■ Teks Bacaan
Mohon tunggu...
Bataona Noce
Bataona Noce Mohon Tunggu... Freelancer - Aku... Nanti, kalian akan mengenaliku di sana....

Mencintai bahasa dan sastra, seperti mencintai dirinya sendiri.

Selanjutnya

Tutup

Lyfe Pilihan

Pandemi dan Makan Mi, Sehubungan dengan Covid-19

17 Maret 2020   12:50 Diperbarui: 17 Maret 2020   12:59 282
+
Laporkan Konten
Laporkan Akun
Kompasiana adalah platform blog. Konten ini menjadi tanggung jawab bloger dan tidak mewakili pandangan redaksi Kompas.
Lihat foto
Bagikan ide kreativitasmu dalam bentuk konten di Kompasiana | Sumber gambar: Freepik

Kalau saya menyebut bahwa perihal jalan-jalan atau perihal masker atau perihal apapun itu juga sebagai pandemi yang menyerang kebanyakan masyarakat Indonesia, apakah kalian setuju? Meskipun bukan wabah, tetapi merupakan sebuah penyakit yang berjangkit serempak di mana-mana?

Ketika dunia sedang dikocar-kacirkan, hal terbaik yang dapat kita lakukan dari rumah sebagai masyarakat bisa ialah menyisipkan kalimat berikut dalam ibadah kita, "Tuhan... sembuhkanlah dunia!"

Virus corona Covid-19 oleh Badan Kesehatan Dunia (WHO) telah dinyatakan sebagai wabah yang berjangkit serempak di mana-mana (pandemi), yang telah menjadi 'hantu' menakutkan dalam masyarakat luas, termasuk Indonesia. Sayangnya, kita masyarakat Indonesia lupa bahwa selain Covid-19 Indonesia juga sedang berhadapan dengan Demam Berdarah (DBD) di mana jumlah kematian akibat DBD jumlahnya sudah sangat besar, jauh bila dbandingkan dengan COvid-19, di Indonesia. Maaf, bukan itu yang akan kita bahas di sini, kembali ke topik semula.

Berhadapan dengan situasi seperti ini, pemerintah 'berpikir keras' mengatasi, mencegah, atau bahkan menyembuhkan. Membuka mata lebar-lebar, waswas, sigap melihat situasi, apakah perlu me-lockdown atau hanya sekadar mengeluarkan Kebijakan Kejadian Luar Biasa (KLB)? Dan kita sebagai masyarakat, hanya diperlukan untuk bersikap bijak, yang terutama bukan agar tidak terserang virus, tetapi lebih pada agar tidak menyebarkan virus.

■ Butir Tugas 1
Dapatkah Anda merangkum tulisan tentang pandemi Covid-19 di atas dalam dua kalimat?
■ Butir Tugas 2
Bagaimana kelanjutan tulisan tentang pandemi Covid-19 di atas? Tuliskan lanjutannya mulai setelah kalimat terakhir yang ada.

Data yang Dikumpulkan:

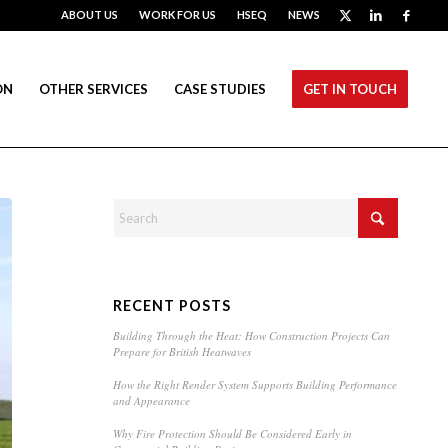
ABOUT US
WORK FOR US
HSEQ
NEWS
ON
OTHER SERVICES
CASE STUDIES
GET IN TOUCH
RECENT POSTS
Building Through the Heat: How Construction Projects Can
Prepare for British Heatwaves
How the Right Render System Supports Building Performance
and Appearance
Why Fire Protection Should Be Considered Early in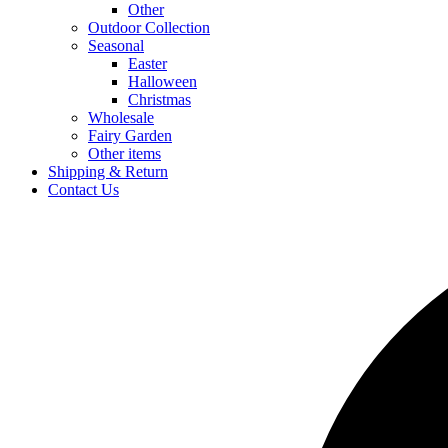
Other
Outdoor Collection
Seasonal
Easter
Halloween
Christmas
Wholesale
Fairy Garden
Other items
Shipping & Return
Contact Us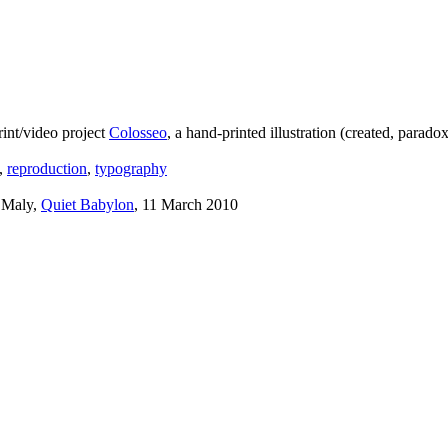
int/video project
Colosseo
, a hand-printed illustration (created, para
,
reproduction
,
typography
 Maly,
Quiet Babylon
, 11 March 2010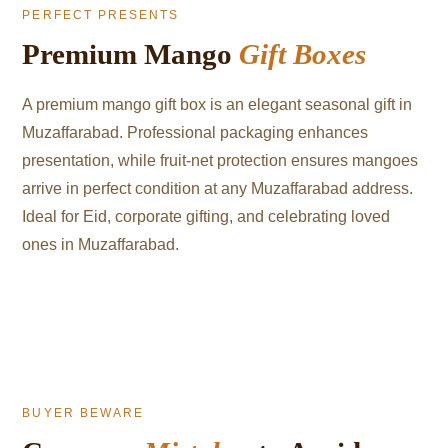
PERFECT PRESENTS
Premium Mango
Gift Boxes
A premium mango gift box is an elegant seasonal gift in
Muzaffarabad. Professional packaging enhances
presentation, while fruit-net protection ensures mangoes
arrive in perfect condition at any Muzaffarabad address.
Ideal for Eid, corporate gifting, and celebrating loved
ones in Muzaffarabad.
BUYER BEWARE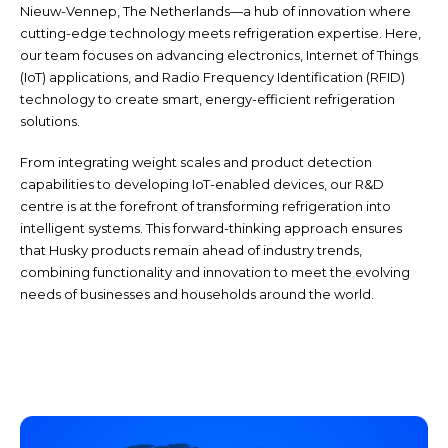
Nieuw-Vennep, The Netherlands—a hub of innovation where
cutting-edge technology meets refrigeration expertise. Here,
our team focuses on advancing electronics, Internet of Things
(IoT) applications, and Radio Frequency Identification (RFID)
technology to create smart, energy-efficient refrigeration
solutions.
From integrating weight scales and product detection
capabilities to developing IoT-enabled devices, our R&D
centre is at the forefront of transforming refrigeration into
intelligent systems. This forward-thinking approach ensures
that Husky products remain ahead of industry trends,
combining functionality and innovation to meet the evolving
needs of businesses and households around the world.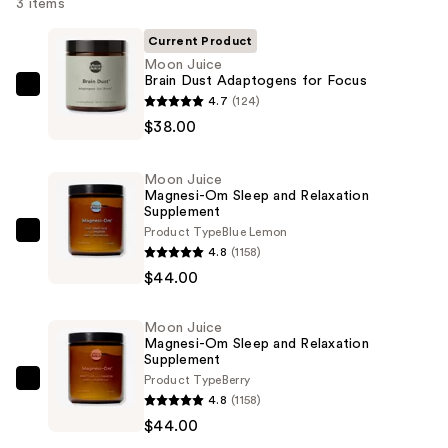
3 items
Current Product
Moon Juice
Brain Dust Adaptogens for Focus
Moon
4.7
(124)
Juice
$38.00
Brain
Dust
Moon Juice
Adaptogens
Magnesi-Om Sleep and Relaxation
Supplement
for
Product Type
Blue Lemon
Focus
Moon
4.8
(1158)
—
Juice
$44.00
$38.00
Magnesi-
Om
Moon Juice
Sleep
Magnesi-Om Sleep and Relaxation
and
Supplement
Product Type
Berry
Relaxation
Moon
4.8
(1158)
Supplement
Juice
$44.00
—
Magnesi-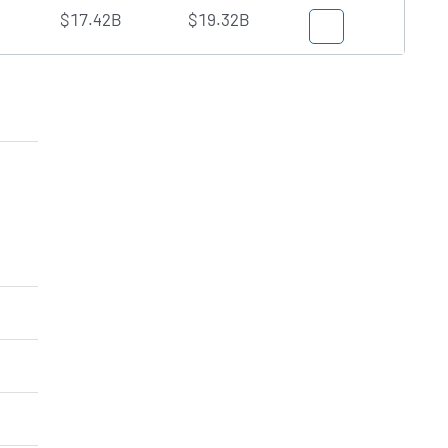
$17.42B
$19.32B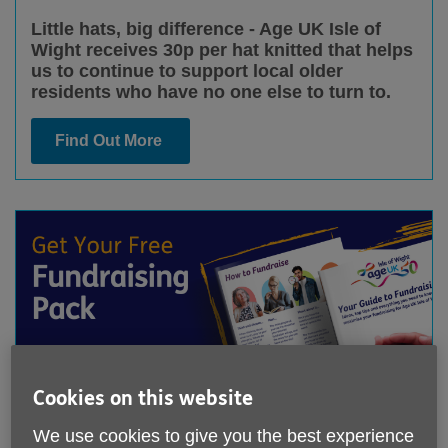
Little hats, big difference - Age UK Isle of
Wight receives 30p per hat knitted that helps
us to continue to support local older
residents who have no one else to turn to.
Find Out More
Cookies on this website
Get Your Free Fundraising Pack
We use cookies to give you the best experience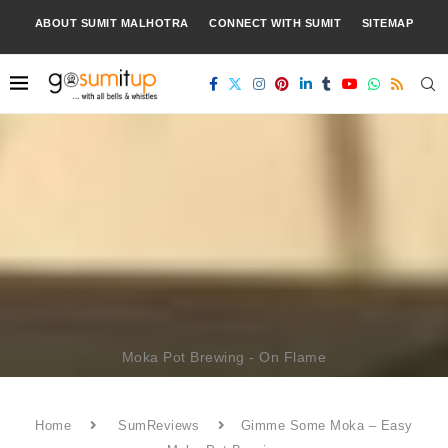
ABOUT SUMIT MALHOTRA
CONNECT WITH SUMIT
SITEMAP
Moka Pot Brewing - On Flame
Home
SumReviews
Gimme Some Moka – Easy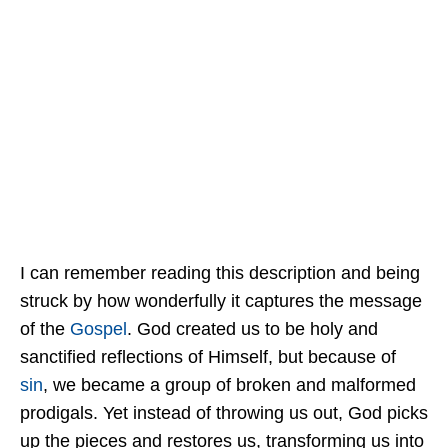
I can remember reading this description and being
struck by how wonderfully it captures the message
of the
Gospel
. God created us to be holy and
sanctified reflections of Himself, but because of
sin
, we became a group of broken and malformed
prodigals. Yet instead of throwing us out, God picks
up the pieces and restores us, transforming us into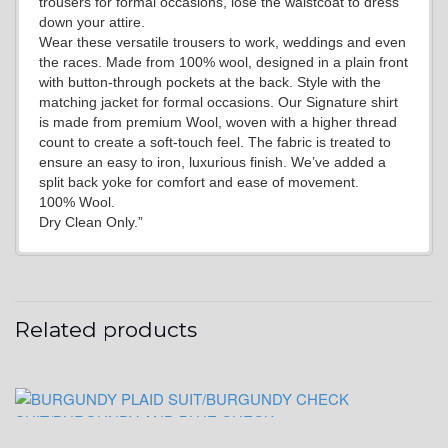
trousers for formal occasions, lose the waistcoat to dress
YL19
down your attire.
Wear these versatile trousers to work, weddings and even
the races. Made from 100% wool, designed in a plain front
with button-through pockets at the back. Style with the
YL21
matching jacket for formal occasions. Our Signature shirt
is made from premium Wool, woven with a higher thread
count to create a soft-touch feel. The fabric is treated to
ensure an easy to iron, luxurious finish. We’ve added a
YL22
split back yoke for comfort and ease of movement.
100% Wool.
Dry Clean Only.”
YL24
Related products
YL26
YL25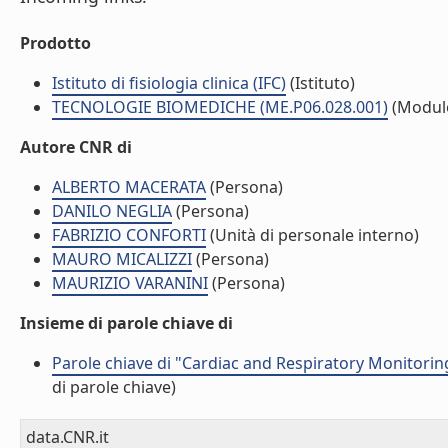
Prodotto
Istituto di fisiologia clinica (IFC)
(Istituto)
TECNOLOGIE BIOMEDICHE (ME.P06.028.001)
(Modul
Autore CNR di
ALBERTO MACERATA
(Persona)
DANILO NEGLIA
(Persona)
FABRIZIO CONFORTI
(Unità di personale interno)
MAURO MICALIZZI
(Persona)
MAURIZIO VARANINI
(Persona)
Insieme di parole chiave di
Parole chiave di "Cardiac and Respiratory Monitori
di parole chiave)
data.CNR.it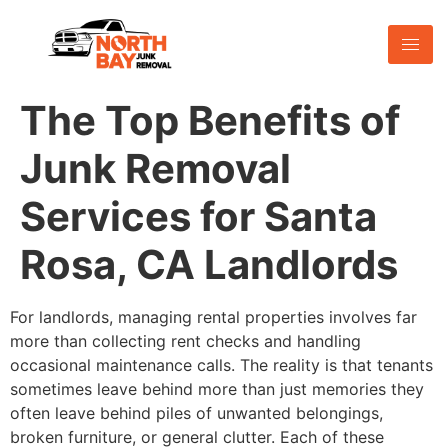
The Top Benefits of
Junk Removal
Services for Santa
Rosa, CA Landlords
For landlords, managing rental properties involves far
more than collecting rent checks and handling
occasional maintenance calls. The reality is that tenants
sometimes leave behind more than just memories they
often leave behind piles of unwanted belongings,
broken furniture, or general clutter. Each of these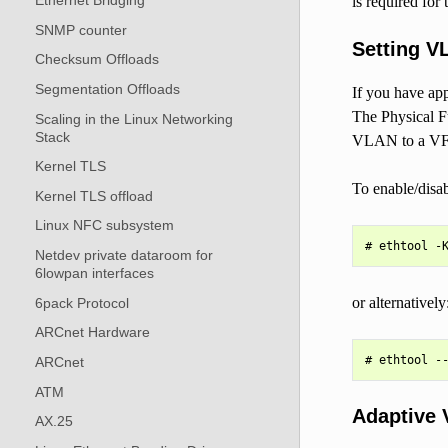
Ethernet Bridging
is required for 
SNMP counter
Setting V
Checksum Offloads
Segmentation Offloads
If you have ap
The Physical Fu
Scaling in the Linux Networking
Stack
VLAN to a VF, 
Kernel TLS
To enable/disa
Kernel TLS offload
Linux NFC subsystem
Netdev private dataroom for
6lowpan interfaces
or alternatively
6pack Protocol
ARCnet Hardware
ARCnet
ATM
Adaptive 
AX.25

■ Jawaban 1
WHO telah menyatakan Covid-19 sebagai pandemi yang menjadi "hantu" menakutkan bagi masyarakat luas, termasuk Indonesia, padahal Indonesia juga sedang menghadapi DBD dengan jumlah kematian yang jauh lebih besar. Pemerintah berpikir keras apakah perlu melakukan lockdown atau cukup menetapkan Kejadian Luar Biasa (KLB), sementara masyarakat hanya perlu bersikap bijak, terutama agar tidak menyebarkan virus.

■ Jawaban 2
Misalnya seperti anjuran, hanya keluar dari rumah jika benar-benar perlu, bukan malah memanfaatkan moment kerja, belajar, dan ibadah di rumah sebagai moment yang tepat untuk jalan-jalan... tinggal di ibukota, memang dari kampung sih, tapi terkesan terlalu kampungan (dan dungu). Selain itu, terkait masker... di mana-mana dijual dengan harga mahal, bahkan katanya sekarang semakin sulit untuk didapatkan. 

Soal ini, saya benar-benar buta, toh saya tidak pernah keluar dari rumah sejak dua minggu terakhir... dan terkait masker, saya tidak punya cukup duit untuk membelinya. Yang menjadi persoalan di sini, cukup yang terserang virus atau yang memiliki gejala yang mengunakan masker. Bukankah demikian lebih baik bila dibandigkan jika semua yang sehat menggunakan masker? Pantas saja masker di berbagai mini market menjadi salah satu barang langka dan termasuk sangat mahal.

Saya ingin bertanya, kalau saya menyebut bahwa perihal jalan-jalan atau perihal masker atau perihal apapun itu juga sebagai pandemi yang menyerang kebanyakan masyarakat Indonesia, apakah kalian setuju? Meskipun bukan wabah, tetapi merupakan sebuah penyakit yang berjangkit serempak di mana-mana.

Nah, apa hubungannya pandemi dan makan mie?

DKI Jakarta sudah mengumumkan dan sudah dimulai sejak beberapa hari yang lalu, seperti kata Presiden RI, Joko Widodo, ''Dengan kondisi seperti ini, saatnya kita kerja dari rumah, belajar dari rumah, dan ibadah di rumah." Semua di rumah.... Masalahnya? Makan mie juga menjadi semacam suatu penyakit dalam masyarakat (terserah kalian, kalau hendak menyebutnya sebagai Pandemi - juga).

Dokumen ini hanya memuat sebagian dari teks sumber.